Me interesa mucho el mundo de los simbolismos, no en vano el lenguaje simbólico es el lenguaje de las matemáticas, disciplina que traté de enseñar durante muchos días de mi experiencia laboral.
El símbolo como expresión del concepto, algo con lo que sintetizar una idea y volverla asequible, el instrumento con el que aprehender y luego explicar las cuestiones más enrevesadas que habitan en el pensamiento. Me interesa, vaya si me interesa.
Por eso intento leer las muestras en los protocolos y en los ritos. Nadie como la iglesia católica para esto último. A lo largo de sus muchos años de existencia ha hecho gala de una maestría excepcional, digna de ser imitada, como de hecho lo ha sido. El mensaje de las ceremonias, las palabras, las ropas…transciende de ella misma y enseña poder, resolución, hábito, conquista del espíritu. Se ve en la liturgia de cualquier acto religioso. Y el pueblo lo capta y asimila.
Durante una época de oscurantismo en materias científicas, como la Edad Media, la Iglesia fue la reserva del conocimiento. De ahí su influjo sobre los pensamientos y las almas. Sus estudiosos fueron monjes que la guardaron con ahínco en los monasterios. Tradujeron los textos griegos al latín, y eso logró que llegaran hasta nosotros las grandes premisas de los pensadores clásicos, tan influyentes.
Y algo parecido, aunque de otra forma, ocurre con el estamento militar, tan repleto, también, de ritos. Me fascina, por ello, la escenografía de los desfiles, cuando son largos y elaborados, como los del pasado día 12 de octubre, tan mencionado por la España oficial. La que sale en los papeles. Tan bendecida y (a la postre) aclamada.

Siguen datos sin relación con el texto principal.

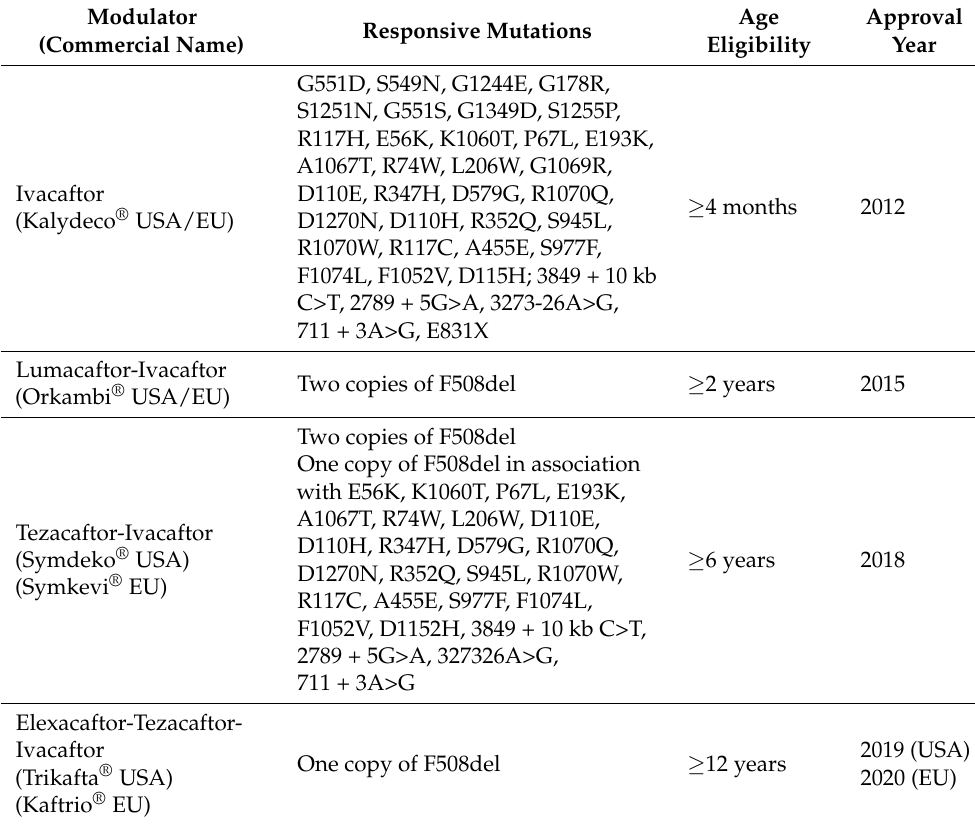
Table 1. Approved CFTR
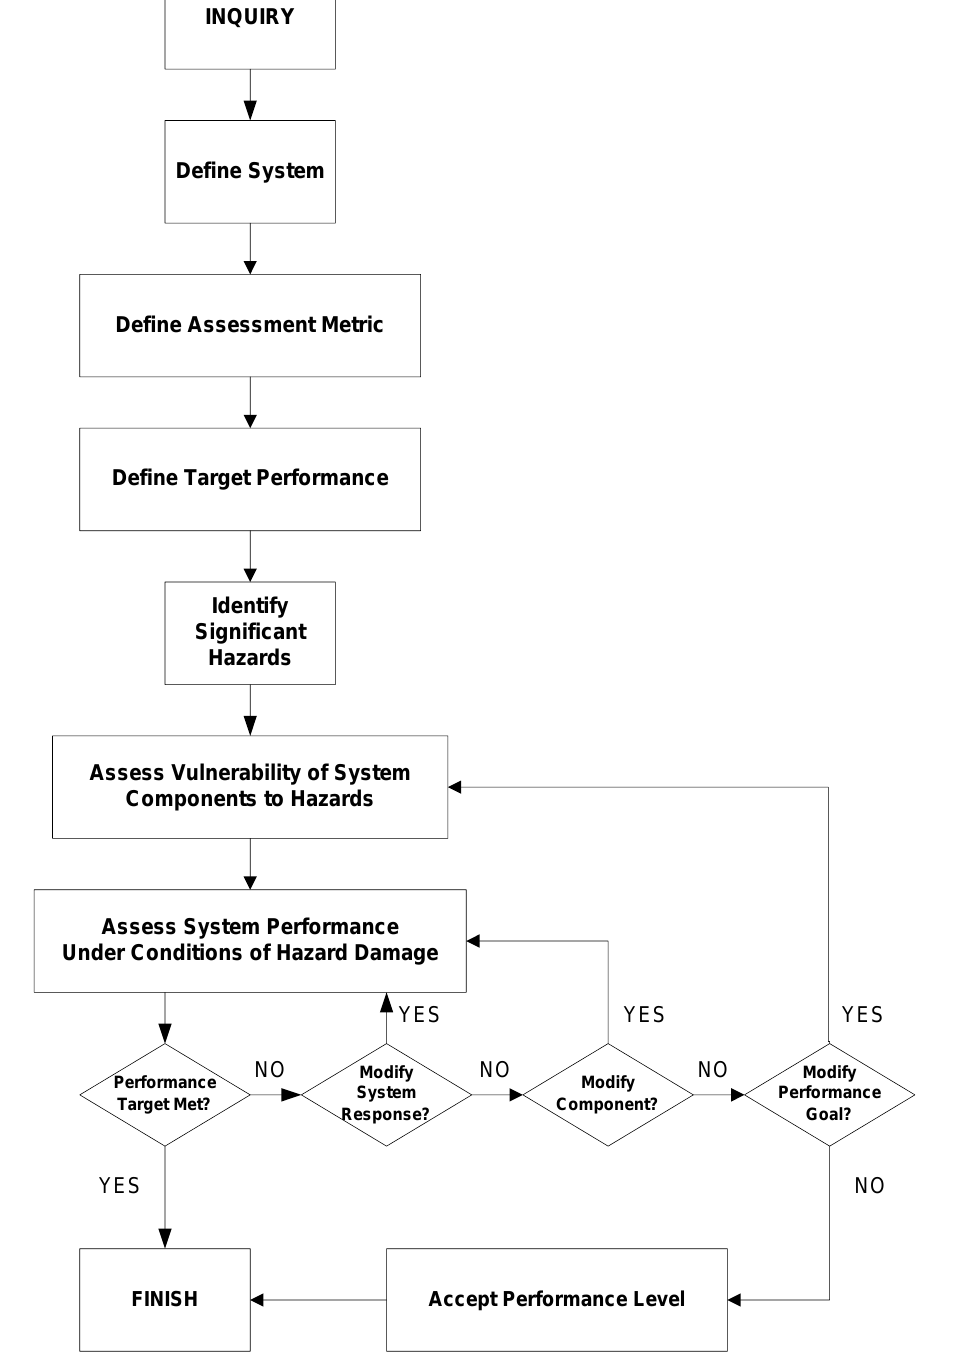
Figure 3. Decision-making Process for Assuring System Performance Goals Are Met (ALA,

No pondré adjetivos al mismo, ni nombre a la fecha, porque sabido es que la palabra Hispanidad produce resquemores en la piel de muchos, dentro y fuera de España, pero reconozco mi especie de hipnosis por la exposición.

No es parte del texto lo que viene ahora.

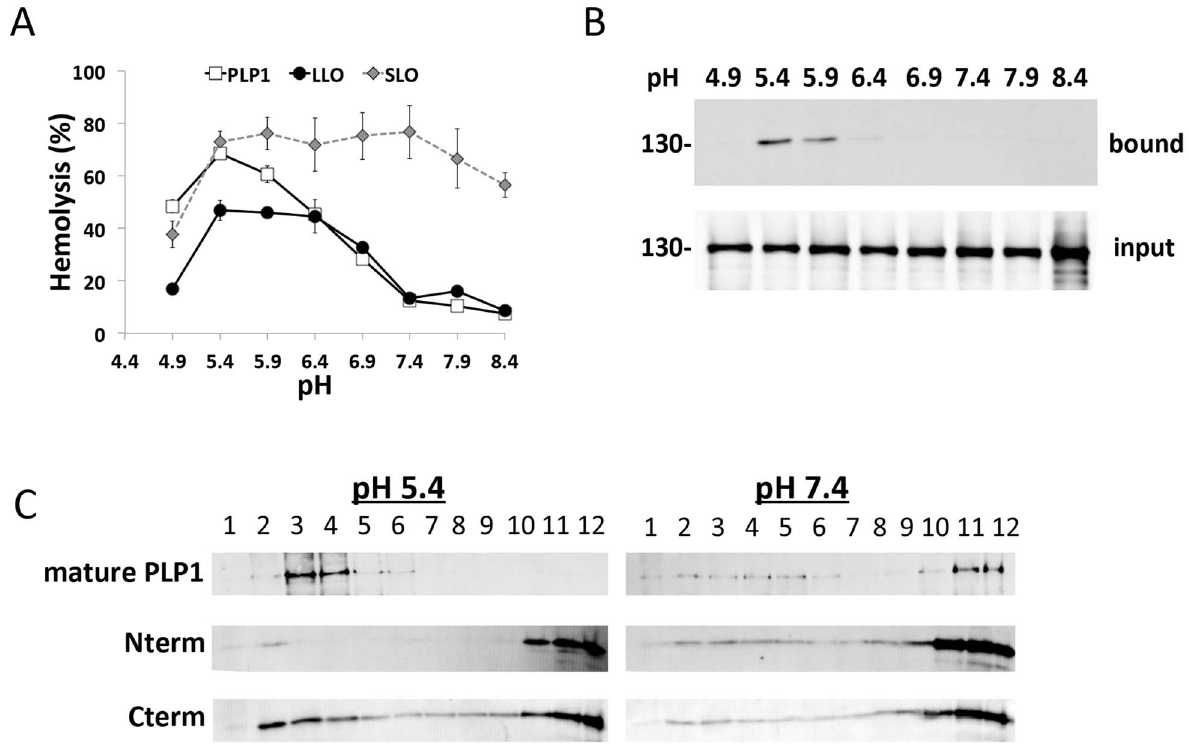
Figure 5. PLP1 displays pH-dependent lytic and membrane binding activity. (A) pH dependent hemolysis. 100 nM recombinant PLP1 or LLO or 2 IU SLO was incubated with sheep erythrocytes before measuring the 450 nm absorbance of the supernatant. Results indicate the average and standard deviation of triplicate wells and the graph is representative of 3 independent experiments. (B) PLP1 binding to membranes is pH dependent. Sheep erythrocyte ghosts were incubated with recombinant PLP1, washed with cold PBS, pelleted, and input and bound fractions were analyzed by immunoblot for PLP1. (C) PLP1 and its Cterm domain display pH dependent membrane binding measured by flotation during sucrose density centrifugation. Recombinant mature, Nterm, and Cterm PLP1 were incubated with sheep erythrocyte ghosts as for B, and the reaction mixture was subjected to sucrose density gradient membrane flotation. Fractions were collected from the top of the sucrose gradient and analyzed by immunoblot. Images are representative of 3 independent experiments.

Porque allí estaban (casi) todos. Con sus mejores galas. En su papel. Con su traje y su mejor sonrisa. Todo medido a fuer de ensayado. Profesional. Para hacer una demostración de la defensa: de la seguridad, de los territorios, del parlamento, de la monarquía, de las herramientas de guerra, de la cotidianidad controlada….
Como (casi) todos los países. Como Israel. En el momento que escribía este artículo, en el día de ayer, anunciaron en la televisión lo previsible del inicio de la guerra, a partir de las tres de la tarde. Que fue sábado, jornada de descanso y oración para los judíos y que siempre respetan a rajatabla. Tanto, que en los hoteles, (al menos en mi experiencia) se toma comida fría, elaborada el día anterior y ni siquiera están en marcha los ascensores. Ni el transporte público.

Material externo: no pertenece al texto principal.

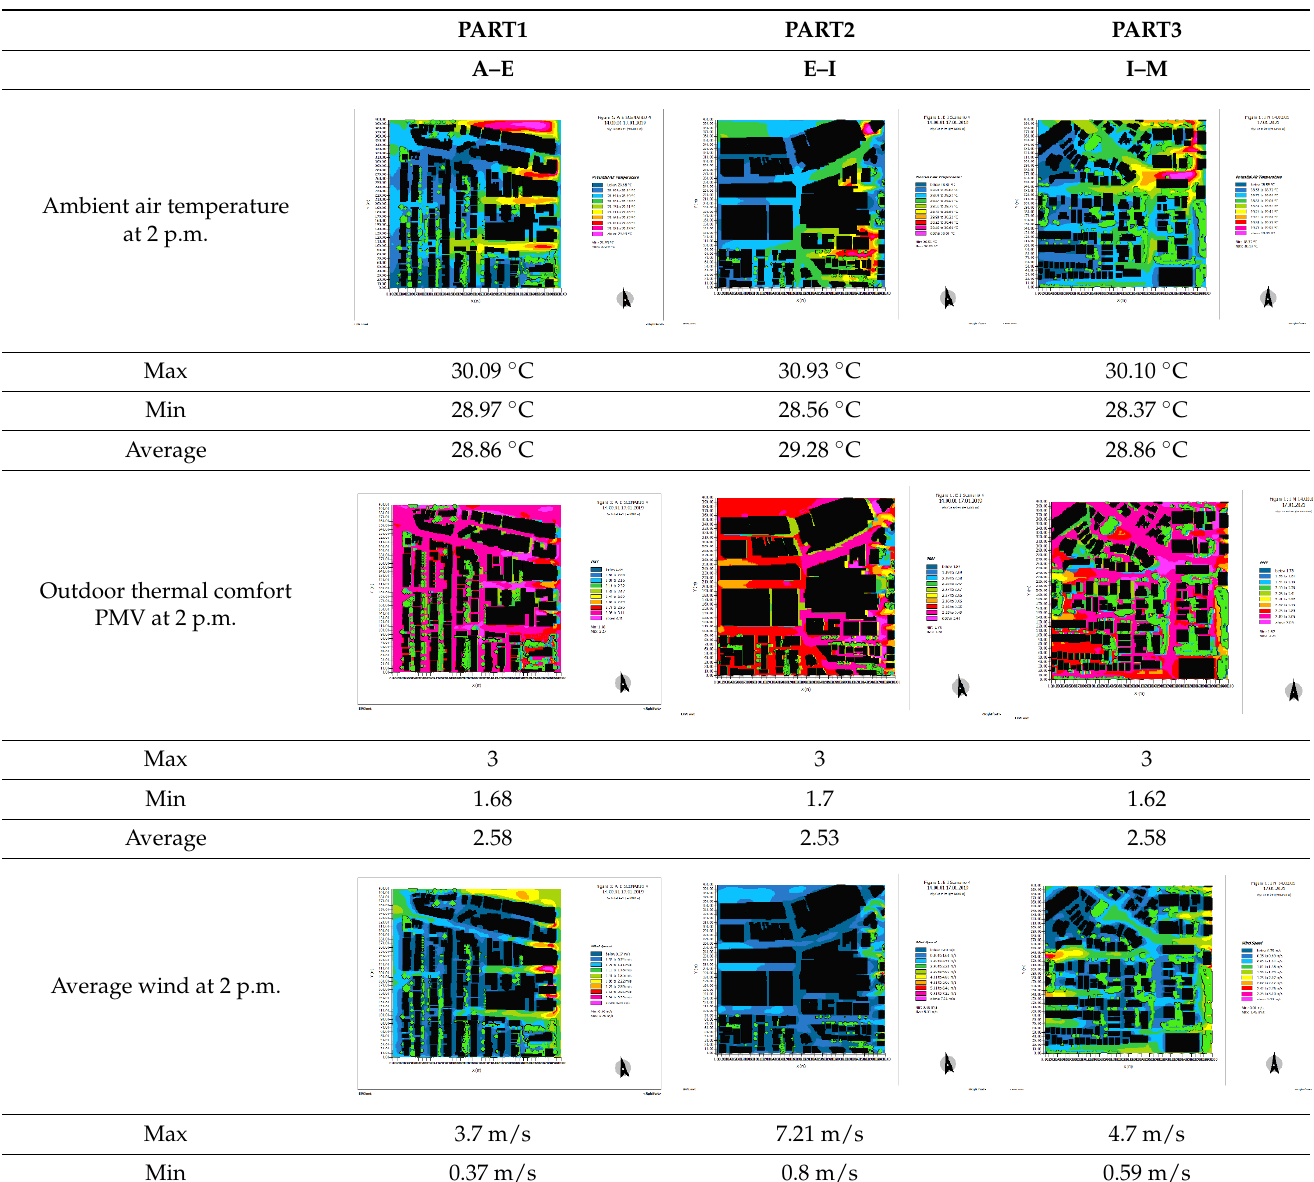
Table 11. Scenario four ambient air temperature, outdoor thermal comfort, and wind speed distri- bution maps in all parts at 14 pm.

El corazón se te encoge un poco más, si cabe, con la tragedia. Porque todo pronostica que pronto veremos pasar de la escenografía de las imágenes a la realidad cruel, dura y pragmática de un desastre atroz. El número de muertos en un bando y en otro ya es elevado. En la televisión, las noticias cada vez son más apremiantes y entonces te preguntas si tanto funcionario bien pagado, en tantos organismos internacionales, justifica su puesto.